Takeaways from Berkshire's Annual Letter to Shareholders

Here are some highlights of Warren Buffett’s widely-anticipated annual letter to Berkshire Hathaway shareholders:

Format Change

While for thirty years the billionaire investing legend has opened with a paragraph concerning the change in the firm’s per-share book value, this year he wrote, “It’s now time to abandon that practice,” citing three reasons for the change:

  1. Berkshire has “gradually morphed from a company whose assets are concentrated in marketable stocks into one whose major value resides in operating businesses;”
  2. Although the firm’s equity holdings are valued at market prices, accounting rules require Berkshire’s operating companies to be included in book value at an amount “far below their current value, a mismark that has grown in recent years;”
  3. There is an increased likelihood Berkshire “will be a significant repurchaser of its shares, transactions that will take place at prices above book value but below our estimate of intrinsic value.”

Berkshire Earnings

Instead, Buffett opens the letter citing Berkshire’s GAAP earnings of $4 billion in 2018, broken down as follows:

  • Operating earnings: $24.8 billion;
  • Non-cash loss related to intangible assets: $3.0 billion;
  • Realized capital gains: $2.8 billion
  • Loss from unrealized capital gains in investment holdings: $20.6 billion (Buffett notes that a new GAAP rule requires this to be reported).

Buffett suggested that shareholders “Focus on operating earnings, paying little attention to gains or losses of any variety,” adding that his advice , “in no way diminishes the importance of our investments to Berkshire. Over time, Charlie and I expect them to deliver substantial gains, albeit with highly irregular timing.”

He notes that, while markets can be “extremely capricious,” Berkshire’s stock price will provide the best measure of business performance.

Management Changes

In 2018, Buffett writes, Ajit Jain was put in charge of all insurance activities and Greg Abel was given authority over all other operations. “Berkshire is now far better managed than when I alone was supervising operations. Ajit and Greg have rare talents,” he adds, “and Berkshire blood flows through their veins.”

Berkshire Holdings

Buffett offers an in-depth evaluation of Berkshire’s holdings, while advising readers to “focus on the forest—forget the trees.” He argues that spending too much time analyzing the details of the conglomerate’s businesses can be “mind-numbing.” At Berkshire, he asserts, “the whole is greater—considerably greater—than the sum of the parts.”

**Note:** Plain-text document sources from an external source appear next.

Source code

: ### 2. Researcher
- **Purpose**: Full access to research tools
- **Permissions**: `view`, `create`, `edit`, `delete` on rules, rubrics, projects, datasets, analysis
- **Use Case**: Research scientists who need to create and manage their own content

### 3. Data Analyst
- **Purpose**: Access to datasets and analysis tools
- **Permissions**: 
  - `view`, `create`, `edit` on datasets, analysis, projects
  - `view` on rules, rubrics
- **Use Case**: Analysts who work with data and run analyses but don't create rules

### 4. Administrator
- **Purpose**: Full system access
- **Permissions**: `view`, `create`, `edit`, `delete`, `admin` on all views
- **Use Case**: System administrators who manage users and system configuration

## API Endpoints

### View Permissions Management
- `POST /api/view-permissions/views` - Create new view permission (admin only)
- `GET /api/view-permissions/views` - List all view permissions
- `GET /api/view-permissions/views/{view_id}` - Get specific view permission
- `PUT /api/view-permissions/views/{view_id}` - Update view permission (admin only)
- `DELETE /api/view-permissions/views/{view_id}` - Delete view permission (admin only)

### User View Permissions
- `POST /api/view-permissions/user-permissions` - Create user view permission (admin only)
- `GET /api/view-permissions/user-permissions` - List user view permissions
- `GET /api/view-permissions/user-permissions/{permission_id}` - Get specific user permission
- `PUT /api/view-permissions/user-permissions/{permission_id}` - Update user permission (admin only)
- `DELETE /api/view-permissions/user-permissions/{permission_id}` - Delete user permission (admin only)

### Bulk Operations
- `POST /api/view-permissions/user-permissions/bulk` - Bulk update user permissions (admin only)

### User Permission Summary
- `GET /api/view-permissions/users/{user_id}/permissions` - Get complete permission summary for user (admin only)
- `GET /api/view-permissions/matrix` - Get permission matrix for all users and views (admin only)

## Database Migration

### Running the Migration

Buffett delves into the firm’s stock repurchase plans, its reporting practices, the float derived from insurance operations, Berkshire’s non-insurance-related operations, and the passing of the baton at GEICO from Tony Nicely to his successor, Bill Roberts.

The American Tailwind

Once again, the billionaire investing legend closes his letter with a nod to the American economy and its strength, highlighting our country’s resilience and tenacity over its long and volatile history. He writes, “Charlie and I happily acknowledge that much of Berkshire’s success has simply been a product of what I think should be called The American Tailwind,” and contends that while many other countries across the globe face promising futures,” over the next century the majority of Berkshire’s gains will be derived from American businesses. “We are lucky—gloriously lucky,” he writes, “to have that force at our back.” Citing Berkshire’s strong businesses, copious cash-generation, talented management and “rock-solid culture,” Buffett concludes that Berkshire is “in good shape for whatever the future brings.”